The Journal of Thoracic and Cardiovascular Surgery
Volume 137, Issue 3 , Pages 521-526, March 2009

Point: Minimally invasive bipolar radiofrequency ablation of lone atrial fibrillation: Early multicenter results

  • Erik Beyer, MD

      Affiliations

    • Scott and White Clinic, Temple, Texas
  • ,
  • Richard Lee, MD

      Affiliations

    • Northwestern University, Chicago, Illinois
  • ,
  • Buu-Khanh Lam, MD

      Affiliations

    • University of Ottawa Heart Institute, Ottawa, Canada
    • Corresponding Author InformationAddress for reprints: Buu-Khanh Lam, MD, Division of Cardiac Surgery, University of Ottawa Heart Institute, 40 Ruskin St, H3404, Ontario, Canada, K1Y 4W7.

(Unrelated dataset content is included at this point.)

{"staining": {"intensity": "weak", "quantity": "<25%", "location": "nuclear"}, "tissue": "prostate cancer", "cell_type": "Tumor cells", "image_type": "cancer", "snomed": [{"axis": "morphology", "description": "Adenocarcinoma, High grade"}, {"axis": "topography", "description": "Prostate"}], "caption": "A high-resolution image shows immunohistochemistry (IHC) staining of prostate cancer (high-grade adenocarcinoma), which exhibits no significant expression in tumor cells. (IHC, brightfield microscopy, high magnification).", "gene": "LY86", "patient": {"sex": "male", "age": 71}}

Received 7 May 2008; received in revised form 5 October 2008; accepted 17 November 2008.

Objective

The treatment of lone atrial fibrillation can be a minimally invasive procedure using bipolar radiofrequency ablation technologies. Our objectives were to report on the safety and early efficacy of this novel therapeutic modality.

Methods

At 3 North American institutions between February 2005 and August 2007, 100 patients underwent minimally invasive bilateral pulmonary vein isolation, autonomic denervation, and left atrial appendage resection. The mean age was 65 ± 11 years, and 70% were male. The median duration of atrial fibrillation was 5.0 years; atrial fibrillation was paroxysmal in 39 patients (39%), persistent in 29 patients (29%), and permanent in 32 patients (32%). Indications for surgery included failure of medical therapy or percutaneous ablation and severe symptoms. Mean follow-up was 13.6 ± 8.2 months.

Results

The mean operative time was 253 ± 65 minutes, and the median hospital length of stay was 5 days. There were no intraoperative conversions and no mortality to report. Postoperative complications included pacemaker requirement in 5 patients (5%), phrenic nerve palsy in 3 patients (3%), hemothorax in 3 patients (3%), transient ischemic attack in 1 patient (1%), and pulmonary embolism in 1 patient (1%). At follow-up, 87% of patients were in normal sinus rhythm (paroxysmal 93%, persistent 96%, permanent 71%; P < .05); antiarrhythmic therapy was discontinued in 62% of patients, and anticoagulation therapy was discontinued in 65% of patients.

Conclusion

Minimally invasive bipolar radiofrequency ablation of lone atrial fibrillation is a safe and efficacious therapeutic option in selected patients. Further development is needed to reduce the rate of complications. Long-term prospective results are required to further validate this modality as a therapeutic option to treat lone atrial fibrillation.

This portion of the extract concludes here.